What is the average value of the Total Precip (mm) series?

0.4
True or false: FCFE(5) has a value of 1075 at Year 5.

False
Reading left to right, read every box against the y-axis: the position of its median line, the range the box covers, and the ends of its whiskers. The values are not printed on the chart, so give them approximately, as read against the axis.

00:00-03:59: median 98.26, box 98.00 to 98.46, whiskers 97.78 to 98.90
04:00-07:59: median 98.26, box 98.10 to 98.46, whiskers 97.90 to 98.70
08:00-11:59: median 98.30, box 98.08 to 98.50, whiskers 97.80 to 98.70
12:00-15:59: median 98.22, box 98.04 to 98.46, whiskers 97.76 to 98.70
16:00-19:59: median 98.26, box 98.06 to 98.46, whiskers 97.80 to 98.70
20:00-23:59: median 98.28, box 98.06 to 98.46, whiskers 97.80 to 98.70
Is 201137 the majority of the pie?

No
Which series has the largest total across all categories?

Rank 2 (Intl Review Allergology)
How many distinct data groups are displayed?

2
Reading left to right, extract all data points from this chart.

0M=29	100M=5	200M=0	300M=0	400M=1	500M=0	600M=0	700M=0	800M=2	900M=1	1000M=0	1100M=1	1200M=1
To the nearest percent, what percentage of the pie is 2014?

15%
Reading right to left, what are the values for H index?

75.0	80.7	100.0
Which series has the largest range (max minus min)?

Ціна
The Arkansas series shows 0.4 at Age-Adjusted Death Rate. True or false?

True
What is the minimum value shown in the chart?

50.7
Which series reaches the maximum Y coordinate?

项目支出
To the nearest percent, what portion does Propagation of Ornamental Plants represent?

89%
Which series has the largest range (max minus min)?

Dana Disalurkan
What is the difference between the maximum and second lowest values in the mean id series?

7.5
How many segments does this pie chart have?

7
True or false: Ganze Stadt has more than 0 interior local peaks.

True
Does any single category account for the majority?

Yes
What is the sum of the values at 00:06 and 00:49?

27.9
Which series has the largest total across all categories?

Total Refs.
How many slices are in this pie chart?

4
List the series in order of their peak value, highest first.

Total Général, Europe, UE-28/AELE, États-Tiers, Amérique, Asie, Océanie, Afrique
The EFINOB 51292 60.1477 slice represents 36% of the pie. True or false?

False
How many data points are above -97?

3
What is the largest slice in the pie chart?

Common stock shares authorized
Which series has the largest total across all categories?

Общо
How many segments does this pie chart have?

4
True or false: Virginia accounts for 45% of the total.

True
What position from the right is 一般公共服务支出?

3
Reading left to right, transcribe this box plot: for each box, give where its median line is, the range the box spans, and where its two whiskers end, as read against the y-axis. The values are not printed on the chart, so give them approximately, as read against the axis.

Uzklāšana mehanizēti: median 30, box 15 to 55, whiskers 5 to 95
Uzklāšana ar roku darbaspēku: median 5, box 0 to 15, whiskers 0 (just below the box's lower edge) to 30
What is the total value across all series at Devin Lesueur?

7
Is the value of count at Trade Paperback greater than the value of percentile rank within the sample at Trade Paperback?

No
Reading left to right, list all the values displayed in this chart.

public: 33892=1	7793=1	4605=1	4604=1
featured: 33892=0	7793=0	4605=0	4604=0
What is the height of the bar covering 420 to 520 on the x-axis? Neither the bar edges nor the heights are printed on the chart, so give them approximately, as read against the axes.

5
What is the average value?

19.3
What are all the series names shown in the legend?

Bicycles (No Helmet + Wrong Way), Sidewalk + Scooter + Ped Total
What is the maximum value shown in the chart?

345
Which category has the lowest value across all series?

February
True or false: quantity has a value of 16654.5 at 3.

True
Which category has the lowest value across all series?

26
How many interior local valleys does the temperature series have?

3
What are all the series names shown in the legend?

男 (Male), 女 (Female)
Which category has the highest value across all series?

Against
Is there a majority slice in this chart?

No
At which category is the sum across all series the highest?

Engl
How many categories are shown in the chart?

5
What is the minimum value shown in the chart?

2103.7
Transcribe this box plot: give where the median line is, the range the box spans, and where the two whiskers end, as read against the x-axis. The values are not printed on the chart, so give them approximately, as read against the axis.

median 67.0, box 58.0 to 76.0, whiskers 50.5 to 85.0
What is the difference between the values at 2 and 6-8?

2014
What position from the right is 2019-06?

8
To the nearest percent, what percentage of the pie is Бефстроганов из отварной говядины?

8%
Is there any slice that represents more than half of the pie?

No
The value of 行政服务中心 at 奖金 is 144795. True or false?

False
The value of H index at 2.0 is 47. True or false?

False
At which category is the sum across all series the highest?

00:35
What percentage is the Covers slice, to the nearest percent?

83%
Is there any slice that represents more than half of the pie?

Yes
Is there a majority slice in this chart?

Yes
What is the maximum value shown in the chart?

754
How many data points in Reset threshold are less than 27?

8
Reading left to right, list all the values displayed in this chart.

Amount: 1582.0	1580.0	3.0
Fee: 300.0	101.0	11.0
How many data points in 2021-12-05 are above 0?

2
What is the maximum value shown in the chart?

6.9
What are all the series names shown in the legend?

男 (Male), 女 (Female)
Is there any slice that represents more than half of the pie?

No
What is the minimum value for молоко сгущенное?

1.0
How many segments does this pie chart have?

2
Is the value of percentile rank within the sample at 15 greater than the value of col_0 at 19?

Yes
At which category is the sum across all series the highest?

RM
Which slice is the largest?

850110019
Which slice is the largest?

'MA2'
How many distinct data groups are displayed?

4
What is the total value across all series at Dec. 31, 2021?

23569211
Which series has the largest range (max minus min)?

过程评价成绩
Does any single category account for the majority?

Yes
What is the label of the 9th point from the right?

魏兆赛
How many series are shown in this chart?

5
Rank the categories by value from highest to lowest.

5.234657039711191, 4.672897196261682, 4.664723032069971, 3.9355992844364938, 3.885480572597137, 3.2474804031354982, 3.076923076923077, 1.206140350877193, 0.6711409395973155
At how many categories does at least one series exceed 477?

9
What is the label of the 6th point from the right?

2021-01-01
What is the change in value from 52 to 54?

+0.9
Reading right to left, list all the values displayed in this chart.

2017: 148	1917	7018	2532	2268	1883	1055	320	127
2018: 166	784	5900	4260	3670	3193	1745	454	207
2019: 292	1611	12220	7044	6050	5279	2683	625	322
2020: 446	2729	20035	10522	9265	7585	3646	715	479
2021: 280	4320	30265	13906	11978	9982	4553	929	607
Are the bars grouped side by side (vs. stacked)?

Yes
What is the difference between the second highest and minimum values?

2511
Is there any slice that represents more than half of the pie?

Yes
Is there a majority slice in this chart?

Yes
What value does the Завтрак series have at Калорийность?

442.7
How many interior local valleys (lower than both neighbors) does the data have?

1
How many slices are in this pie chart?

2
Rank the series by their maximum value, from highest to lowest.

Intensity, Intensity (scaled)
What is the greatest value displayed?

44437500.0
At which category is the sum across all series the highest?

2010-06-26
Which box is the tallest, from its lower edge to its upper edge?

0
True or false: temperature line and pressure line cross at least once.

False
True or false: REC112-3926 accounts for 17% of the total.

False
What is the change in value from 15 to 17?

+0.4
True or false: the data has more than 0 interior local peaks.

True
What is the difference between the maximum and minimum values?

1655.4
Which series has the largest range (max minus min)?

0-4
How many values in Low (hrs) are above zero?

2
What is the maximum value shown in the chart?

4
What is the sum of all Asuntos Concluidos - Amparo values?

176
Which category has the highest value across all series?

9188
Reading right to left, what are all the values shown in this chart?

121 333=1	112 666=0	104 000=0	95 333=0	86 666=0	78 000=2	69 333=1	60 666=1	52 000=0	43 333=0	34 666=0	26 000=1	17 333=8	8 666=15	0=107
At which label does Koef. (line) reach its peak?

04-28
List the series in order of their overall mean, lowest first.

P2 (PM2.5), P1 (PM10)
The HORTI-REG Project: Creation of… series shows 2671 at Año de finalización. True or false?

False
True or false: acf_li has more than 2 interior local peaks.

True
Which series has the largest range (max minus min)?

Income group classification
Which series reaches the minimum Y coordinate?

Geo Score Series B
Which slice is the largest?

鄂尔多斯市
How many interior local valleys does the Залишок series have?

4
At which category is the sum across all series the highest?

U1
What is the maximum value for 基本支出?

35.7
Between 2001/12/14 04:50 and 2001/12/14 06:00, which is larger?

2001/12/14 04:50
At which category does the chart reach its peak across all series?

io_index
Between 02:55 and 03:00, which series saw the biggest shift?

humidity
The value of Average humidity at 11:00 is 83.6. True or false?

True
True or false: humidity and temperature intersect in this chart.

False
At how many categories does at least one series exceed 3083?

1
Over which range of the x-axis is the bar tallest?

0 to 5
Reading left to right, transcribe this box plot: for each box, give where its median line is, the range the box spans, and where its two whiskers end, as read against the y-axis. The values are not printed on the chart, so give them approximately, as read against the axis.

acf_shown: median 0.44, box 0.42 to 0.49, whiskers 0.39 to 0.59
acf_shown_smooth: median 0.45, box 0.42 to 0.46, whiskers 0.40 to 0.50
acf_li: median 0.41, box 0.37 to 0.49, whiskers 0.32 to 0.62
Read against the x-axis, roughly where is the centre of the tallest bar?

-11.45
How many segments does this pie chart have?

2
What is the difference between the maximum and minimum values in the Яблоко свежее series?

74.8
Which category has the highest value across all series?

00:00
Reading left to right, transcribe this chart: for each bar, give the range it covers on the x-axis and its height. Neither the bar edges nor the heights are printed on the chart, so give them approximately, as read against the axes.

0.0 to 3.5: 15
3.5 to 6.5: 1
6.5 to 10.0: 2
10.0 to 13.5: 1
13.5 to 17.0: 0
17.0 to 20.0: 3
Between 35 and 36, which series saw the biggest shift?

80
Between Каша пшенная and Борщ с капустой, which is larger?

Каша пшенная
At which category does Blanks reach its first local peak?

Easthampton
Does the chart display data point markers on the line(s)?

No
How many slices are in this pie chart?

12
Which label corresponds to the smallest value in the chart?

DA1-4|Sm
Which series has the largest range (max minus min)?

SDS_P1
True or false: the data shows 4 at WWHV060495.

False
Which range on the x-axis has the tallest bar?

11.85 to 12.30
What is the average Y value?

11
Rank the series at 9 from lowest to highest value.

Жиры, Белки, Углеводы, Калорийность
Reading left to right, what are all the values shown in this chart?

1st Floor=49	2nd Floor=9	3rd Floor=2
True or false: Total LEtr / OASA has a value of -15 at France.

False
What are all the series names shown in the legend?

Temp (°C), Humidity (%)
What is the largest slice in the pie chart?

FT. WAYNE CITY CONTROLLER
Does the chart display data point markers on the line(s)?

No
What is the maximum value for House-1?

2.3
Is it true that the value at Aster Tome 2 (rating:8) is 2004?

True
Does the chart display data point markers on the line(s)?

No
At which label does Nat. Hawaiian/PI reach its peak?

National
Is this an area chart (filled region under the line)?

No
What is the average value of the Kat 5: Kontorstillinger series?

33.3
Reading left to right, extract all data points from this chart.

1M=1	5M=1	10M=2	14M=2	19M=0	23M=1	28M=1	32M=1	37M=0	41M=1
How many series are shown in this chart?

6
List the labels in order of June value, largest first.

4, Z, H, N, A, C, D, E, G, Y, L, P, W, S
****************
(WHAT IS EXPECTED): Please repeat the lines from the start of the entries through the line containing "The Arkansas series", swapping "chart" for "graph" and leaving everything else unchanged.

(ANSWER TO THIS EXERCISE):
What is the average value of the Total Precip (mm) series?

0.4
True or false: FCFE(5) has a value of 1075 at Year 5.

False
Reading left to right, read every box against the y-axis: the position of its median line, the range the box covers, and the ends of its whiskers. The values are not printed on the graph, so give them approximately, as read against the axis.

00:00-03:59: median 98.26, box 98.00 to 98.46, whiskers 97.78 to 98.90
04:00-07:59: median 98.26, box 98.10 to 98.46, whiskers 97.90 to 98.70
08:00-11:59: median 98.30, box 98.08 to 98.50, whiskers 97.80 to 98.70
12:00-15:59: median 98.22, box 98.04 to 98.46, whiskers 97.76 to 98.70
16:00-19:59: median 98.26, box 98.06 to 98.46, whiskers 97.80 to 98.70
20:00-23:59: median 98.28, box 98.06 to 98.46, whiskers 97.80 to 98.70
Is 201137 the majority of the pie?

No
Which series has the largest total across all categories?

Rank 2 (Intl Review Allergology)
How many distinct data groups are displayed?

2
Reading left to right, extract all data points from this graph.

0M=29	100M=5	200M=0	300M=0	400M=1	500M=0	600M=0	700M=0	800M=2	900M=1	1000M=0	1100M=1	1200M=1
To the nearest percent, what percentage of the pie is 2014?

15%
Reading right to left, what are the values for H index?

75.0	80.7	100.0
Which series has the largest range (max minus min)?

Ціна
The Arkansas series shows 0.4 at Age-Adjusted Death Rate. True or false?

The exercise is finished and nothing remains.